:: EXCERPT TO READ

Some hope for improvement in new budget forecastby Tom Scheck, Minnesota Public Radio
St. Paul, Minn. — Gov. Pawlenty and state lawmakers will get a better idea of Minnesota's financial picture today when state finance officials release a new budget forecast.
Minnesota is currently facing a $1.2 billion budget deficit but some are hoping the state's economy has bottomed out.
Late last year state finance officials said it was largely a lack of jobs that left Minnesota with a $1.2 billion shortfall, and with the state down 80,000 jobs in 2009 and no job growth at the end of last year, no one is expecting any wild swings in Minnesota's fortunes. State Economist Tom Stinson made that clear a few weeks ago.
"Anybody that thinks that we're gong to generate $1.2 billion in new revenue to solve the problem is dreaming," Stinson said. "But anybody who's having nightmares that we're going to give them $2.5 billion rather than a $1.2 billion problem, they're probably going to be relieved that we're not going to be there."
Gov. Tim Pawlenty and legislative leaders say status quo or even a slightly smaller budget deficit is good news. Pawlenty said he's worried about the economy after the federal stimulus runs out, but he says he is hopeful the state's budget outlook will improve in the near term.
"I do have, in the longer-term, some concerns about a double dip here if the private sector doesn't pick up the slack," Pawlenty said. "But I think for purposes of the forecast, my guess is that it's not going to be the worse and it might be the same or even a little bit better."
Pawlenty already released his plan to fix the state's budget deficit. He's relying on spending cuts, exhausting some pots of one-time money and an extension of federal stimulus money that hasn't been enacted into law yet.
DFL legislative leaders say they're waiting for the forecast to put their budget fix together. DFL House Speaker Margaret Anderson Kelliher said she's also cautiously optimistic that the forecast will show the economy at least holding its own.
"Our hope is that we're actually close to the ballpark of what we knew in November and our situation is not drastically worse in the state," Kelliher said.
Her optimism might not last. Since Pawlenty is opposed to tax increases, it's likely that any plan to erase the deficit will have to include big cuts in government spending.
Most of the easy spending cuts have already been made, which means Democrats will face a series of tough decisions.
Then there's the long-term budget problem. Minnesota is facing a deep budget deficit in the next two-year budget cycle, and it might be difficult to fix that problem unless there are permanent spending cuts, new revenue or the state's job picture improves dramatically.
- Morning Edition, 03/02/2010, 7:20 a.m.

::::
:: AVAILABLE DATA

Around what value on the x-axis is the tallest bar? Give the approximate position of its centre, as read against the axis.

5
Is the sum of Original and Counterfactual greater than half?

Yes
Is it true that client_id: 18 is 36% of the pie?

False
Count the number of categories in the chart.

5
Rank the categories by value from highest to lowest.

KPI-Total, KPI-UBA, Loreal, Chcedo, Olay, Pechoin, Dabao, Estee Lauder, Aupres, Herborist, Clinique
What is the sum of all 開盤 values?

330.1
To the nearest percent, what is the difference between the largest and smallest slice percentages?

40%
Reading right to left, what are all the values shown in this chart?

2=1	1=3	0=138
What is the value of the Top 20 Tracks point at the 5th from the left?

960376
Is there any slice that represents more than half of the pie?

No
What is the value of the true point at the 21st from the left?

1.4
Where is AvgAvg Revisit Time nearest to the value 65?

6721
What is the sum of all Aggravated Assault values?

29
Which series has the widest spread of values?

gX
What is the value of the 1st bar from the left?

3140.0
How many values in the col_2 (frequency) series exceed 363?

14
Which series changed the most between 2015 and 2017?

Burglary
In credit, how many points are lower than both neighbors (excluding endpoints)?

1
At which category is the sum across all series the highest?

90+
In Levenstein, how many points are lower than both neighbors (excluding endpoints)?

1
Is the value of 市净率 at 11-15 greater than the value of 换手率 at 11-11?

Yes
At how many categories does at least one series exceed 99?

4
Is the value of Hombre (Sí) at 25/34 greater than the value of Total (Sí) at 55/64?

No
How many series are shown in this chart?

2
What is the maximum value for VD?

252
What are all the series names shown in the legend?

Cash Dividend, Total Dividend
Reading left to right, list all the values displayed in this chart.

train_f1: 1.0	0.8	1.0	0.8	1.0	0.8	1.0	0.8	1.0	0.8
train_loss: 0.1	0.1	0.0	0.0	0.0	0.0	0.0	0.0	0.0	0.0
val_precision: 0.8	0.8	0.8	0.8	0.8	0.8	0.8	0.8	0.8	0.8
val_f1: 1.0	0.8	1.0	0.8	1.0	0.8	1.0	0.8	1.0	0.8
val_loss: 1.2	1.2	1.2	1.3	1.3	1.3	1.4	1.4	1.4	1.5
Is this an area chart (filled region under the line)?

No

::::

Answer these questions from the budget forecast article:
1. By how many jobs was Minnesota down in 2009?
2. What three things does Pawlenty's plan to fix the budget deficit rely on?
3. Who is the DFL House Speaker?

1. 80,000 jobs.
2. Spending cuts, exhausting some pots of one-time money, and an extension of federal stimulus money that hasn't been enacted into law yet.
3. Margaret Anderson Kelliher.